P1 – E você trabalhou como orientador da comunidade Vera Cruz, né?
R – É, eu era técnico do polo um. Eu tinha 28 comunidades. Daí todas essas comunidades Vera Cruz, todinho, que são 28 comunidades. Fui, eu era o técnico da propriedade de vários produtores. Lá tinha um total, na época, de 60 famílias. Daí eu dava assistência para várias pessoas lá. Que você sabe, oferecer assistência, muitas vezes, como é de graça, as pessoas não querem, elas querem ver resultado. Mas a gente trabalhava ali, debatia com eles. Hoje, você vê, quando a gente volta lá, tem uma consideração muito grande, você é muito reconhecido hoje pelo seu trabalho que você faz. Então, isso é muito vantajoso, isso é um mérito que a gente tem de dizer: “Oh, nós estivemos aqui.” Que esse é um trabalho pioneiro no município e no Amazonas também. Isso não existe, que um município tenha técnico em cada lugar da região não existe. No Amazonas não tem, e aqui em Maués é pioneiro. Então esse é um sistema que a gente pode dizer: “Sou orgulhoso porque eu estou contribuindo, o meu município está mudando.” É lógico que quem trabalha no setor primário não muda da noite para o dia. Então, os frutos que nós estamos levando eu sei que daqui mais, eu sempre digo: “Em 2008, 2009, você vai ver uma safra de guaraná grande, você vai ver resultado.” E essas pessoas que estão plantando, você vai vendo muita coisa, muita mudança. Então isso, que hoje para mudar assim um setor primário no município... Eu estava lendo na história da Noruega, são vários anos. Estava vendo agora o outro recente aqui, do Vietnã. Então, são histórias que a gente vê que não é da noite para o dia, mas tenho certeza que a gente já mudou muito a estrutura, o jeito de ser da nossa cidade no setor primário.
P1 – Mesmo estando trabalhando para a Prefeitura, você mantém ativa a atividade do guaraná com a família?
R – É, mantemos. A gente tem um irmão que trabalha. Ele tem um pouco de gado e ele que dá assistência no terreno. O meu pai hoje tem um total de 100 hectares, sendo 25 de campo, e nós temos quatro hectares de guaraná. Vai passando assim de pai para filho, vai passando pela gente, que fica no Rio Pupunhal, uma propriedade que a gente ainda tem. Mas é um irmão meu que administra. Eu dou assistência mais como técnico mesmo, mas é o meu irmão que para na propriedade, é ele que faz a limpeza, tudinho.
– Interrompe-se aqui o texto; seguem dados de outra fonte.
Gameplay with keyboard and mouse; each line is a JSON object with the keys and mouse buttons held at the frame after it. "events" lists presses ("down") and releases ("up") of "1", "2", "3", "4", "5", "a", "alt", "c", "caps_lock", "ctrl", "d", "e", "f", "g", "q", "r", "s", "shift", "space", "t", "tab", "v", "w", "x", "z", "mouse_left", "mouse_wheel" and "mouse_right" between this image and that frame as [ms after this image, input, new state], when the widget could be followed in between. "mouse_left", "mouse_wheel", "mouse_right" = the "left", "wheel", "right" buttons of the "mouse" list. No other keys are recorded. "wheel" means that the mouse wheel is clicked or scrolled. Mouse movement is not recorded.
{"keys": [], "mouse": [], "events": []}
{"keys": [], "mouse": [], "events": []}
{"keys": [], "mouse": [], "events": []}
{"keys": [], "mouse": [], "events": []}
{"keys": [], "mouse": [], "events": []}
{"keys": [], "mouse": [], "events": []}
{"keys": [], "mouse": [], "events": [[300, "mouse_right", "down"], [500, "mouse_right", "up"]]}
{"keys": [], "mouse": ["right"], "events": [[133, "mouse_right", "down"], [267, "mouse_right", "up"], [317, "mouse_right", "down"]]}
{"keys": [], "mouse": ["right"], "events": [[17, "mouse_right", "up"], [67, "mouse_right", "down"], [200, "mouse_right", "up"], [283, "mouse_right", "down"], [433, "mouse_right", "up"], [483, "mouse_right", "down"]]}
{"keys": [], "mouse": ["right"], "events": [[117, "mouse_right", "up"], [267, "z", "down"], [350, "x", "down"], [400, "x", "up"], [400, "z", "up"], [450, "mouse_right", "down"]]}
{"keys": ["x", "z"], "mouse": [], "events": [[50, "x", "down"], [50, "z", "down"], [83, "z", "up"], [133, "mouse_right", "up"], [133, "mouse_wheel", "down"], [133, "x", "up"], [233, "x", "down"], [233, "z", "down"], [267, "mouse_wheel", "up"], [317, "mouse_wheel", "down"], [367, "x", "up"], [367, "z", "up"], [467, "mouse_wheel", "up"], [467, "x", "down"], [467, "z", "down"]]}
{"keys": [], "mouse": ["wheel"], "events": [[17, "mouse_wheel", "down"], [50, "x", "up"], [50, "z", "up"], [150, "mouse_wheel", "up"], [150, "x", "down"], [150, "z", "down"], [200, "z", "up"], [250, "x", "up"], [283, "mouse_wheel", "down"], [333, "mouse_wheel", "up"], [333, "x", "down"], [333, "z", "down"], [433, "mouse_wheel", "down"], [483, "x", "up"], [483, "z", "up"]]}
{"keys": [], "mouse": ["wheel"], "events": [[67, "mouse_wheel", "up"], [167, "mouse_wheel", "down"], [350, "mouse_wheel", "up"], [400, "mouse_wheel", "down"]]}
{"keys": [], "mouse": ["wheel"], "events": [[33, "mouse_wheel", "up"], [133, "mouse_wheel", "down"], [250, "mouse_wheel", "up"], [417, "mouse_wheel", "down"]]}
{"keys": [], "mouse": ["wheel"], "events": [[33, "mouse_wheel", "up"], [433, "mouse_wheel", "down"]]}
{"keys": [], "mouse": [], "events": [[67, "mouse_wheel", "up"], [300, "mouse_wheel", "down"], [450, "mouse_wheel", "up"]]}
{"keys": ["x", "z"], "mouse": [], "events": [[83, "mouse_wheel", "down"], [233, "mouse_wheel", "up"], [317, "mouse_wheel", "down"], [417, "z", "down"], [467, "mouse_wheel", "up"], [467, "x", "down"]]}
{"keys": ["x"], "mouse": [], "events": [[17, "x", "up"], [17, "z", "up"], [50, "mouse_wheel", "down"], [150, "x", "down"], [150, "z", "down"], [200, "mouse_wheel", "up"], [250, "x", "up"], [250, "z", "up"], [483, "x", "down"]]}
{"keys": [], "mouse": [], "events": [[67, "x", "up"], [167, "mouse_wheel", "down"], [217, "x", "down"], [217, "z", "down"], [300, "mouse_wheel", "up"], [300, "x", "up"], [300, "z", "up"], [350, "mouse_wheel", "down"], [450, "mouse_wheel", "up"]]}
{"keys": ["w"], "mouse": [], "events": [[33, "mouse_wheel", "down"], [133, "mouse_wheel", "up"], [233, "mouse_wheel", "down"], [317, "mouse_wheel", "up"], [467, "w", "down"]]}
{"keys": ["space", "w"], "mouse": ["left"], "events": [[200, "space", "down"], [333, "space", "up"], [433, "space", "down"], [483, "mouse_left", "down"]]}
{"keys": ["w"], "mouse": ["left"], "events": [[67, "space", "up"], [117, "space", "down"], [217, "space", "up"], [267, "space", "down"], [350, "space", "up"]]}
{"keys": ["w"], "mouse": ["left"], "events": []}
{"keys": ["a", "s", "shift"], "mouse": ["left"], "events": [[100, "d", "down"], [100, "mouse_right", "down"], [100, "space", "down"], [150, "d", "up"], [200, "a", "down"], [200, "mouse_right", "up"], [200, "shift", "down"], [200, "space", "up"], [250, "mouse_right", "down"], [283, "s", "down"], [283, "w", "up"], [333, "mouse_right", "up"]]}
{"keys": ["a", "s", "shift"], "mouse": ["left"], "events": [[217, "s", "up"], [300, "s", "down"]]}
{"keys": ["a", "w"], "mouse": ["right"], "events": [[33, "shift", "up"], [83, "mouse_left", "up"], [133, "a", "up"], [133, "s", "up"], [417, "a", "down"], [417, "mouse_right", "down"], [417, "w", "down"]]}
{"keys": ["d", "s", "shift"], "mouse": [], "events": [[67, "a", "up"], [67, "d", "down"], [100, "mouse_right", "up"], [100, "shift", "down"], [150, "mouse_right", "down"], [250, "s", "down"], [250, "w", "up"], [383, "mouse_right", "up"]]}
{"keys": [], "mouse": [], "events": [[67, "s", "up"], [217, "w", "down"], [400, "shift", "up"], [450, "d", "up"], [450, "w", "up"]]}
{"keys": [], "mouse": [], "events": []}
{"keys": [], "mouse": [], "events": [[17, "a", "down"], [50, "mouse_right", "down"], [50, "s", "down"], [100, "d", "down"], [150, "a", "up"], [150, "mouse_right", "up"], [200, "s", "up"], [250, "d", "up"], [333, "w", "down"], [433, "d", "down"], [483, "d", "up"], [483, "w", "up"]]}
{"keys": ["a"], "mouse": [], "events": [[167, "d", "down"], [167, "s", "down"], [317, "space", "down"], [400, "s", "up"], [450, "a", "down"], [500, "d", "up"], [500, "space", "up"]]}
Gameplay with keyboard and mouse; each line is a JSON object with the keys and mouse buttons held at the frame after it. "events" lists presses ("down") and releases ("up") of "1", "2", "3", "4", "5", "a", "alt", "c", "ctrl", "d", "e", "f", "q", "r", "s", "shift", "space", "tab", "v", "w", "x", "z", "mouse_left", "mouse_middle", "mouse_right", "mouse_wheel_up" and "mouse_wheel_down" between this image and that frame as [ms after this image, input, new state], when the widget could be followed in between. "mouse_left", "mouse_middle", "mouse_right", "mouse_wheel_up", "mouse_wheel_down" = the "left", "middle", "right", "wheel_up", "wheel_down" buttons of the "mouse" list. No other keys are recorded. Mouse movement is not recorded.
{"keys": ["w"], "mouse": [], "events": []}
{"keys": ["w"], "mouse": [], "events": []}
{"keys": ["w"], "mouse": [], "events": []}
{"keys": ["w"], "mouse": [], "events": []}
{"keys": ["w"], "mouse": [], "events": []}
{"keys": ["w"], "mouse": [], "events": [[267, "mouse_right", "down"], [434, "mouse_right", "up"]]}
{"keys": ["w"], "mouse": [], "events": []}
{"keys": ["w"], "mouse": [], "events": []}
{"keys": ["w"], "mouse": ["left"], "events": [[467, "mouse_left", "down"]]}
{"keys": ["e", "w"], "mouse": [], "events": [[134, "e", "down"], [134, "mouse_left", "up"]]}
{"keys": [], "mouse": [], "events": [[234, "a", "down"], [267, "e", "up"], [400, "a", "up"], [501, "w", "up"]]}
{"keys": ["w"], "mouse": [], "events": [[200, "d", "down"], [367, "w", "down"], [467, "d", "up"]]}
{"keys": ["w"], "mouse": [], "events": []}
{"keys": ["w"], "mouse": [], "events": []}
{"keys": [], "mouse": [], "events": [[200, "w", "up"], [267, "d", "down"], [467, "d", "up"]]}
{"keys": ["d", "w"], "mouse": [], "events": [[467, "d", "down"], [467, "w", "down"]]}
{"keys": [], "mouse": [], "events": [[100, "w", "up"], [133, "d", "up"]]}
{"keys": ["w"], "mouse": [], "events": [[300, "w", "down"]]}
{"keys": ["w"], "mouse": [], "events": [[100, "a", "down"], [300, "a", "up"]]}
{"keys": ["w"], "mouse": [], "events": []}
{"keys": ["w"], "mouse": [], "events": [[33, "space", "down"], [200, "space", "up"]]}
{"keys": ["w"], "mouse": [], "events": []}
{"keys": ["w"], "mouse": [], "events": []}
É ele que é o responsável.
P1 – Mas você sabe beneficiar o guaraná?
R – Sei, eu sei todo o processo do guaraná. O trabalho, como eu estou te falando, hoje todo técnico profissional é bem capacitado. Aqui nós temos a Embrapa, que é um termo de pesquisa muito importante, e você faz todo o processo. O que a gente faz hoje? A gente acompanha o produtor desde a escolha da área até a colheita, até a torrefação, até a venda dele, que é a indicação para compra na AmBev. Então, a gente faz todo esse processo para ele. Se ele é o técnico de lá de um polo e você vai: “Oh, esse ano estamos em agosto, setembro, vocês vão preparar a área. Quem vai plantar guaraná?” Então, o produto é cadastrado, o qual a gente está distribuindo agora, que é o período ideal para o plantio. A gente começa a fazer o roçado, a gente escolheu a área junto com eles. Daí eles vão fazer o roçado, vão queimar entre setembro e outubro, novembro e dezembro, o plantio da roça, que aqui sempre eles trabalham com duas culturas, que é o guaraná e a roça. Eles plantam a roça e depois plantam o guaraná, entre janeiro e fevereiro e março. Então, é esse processo.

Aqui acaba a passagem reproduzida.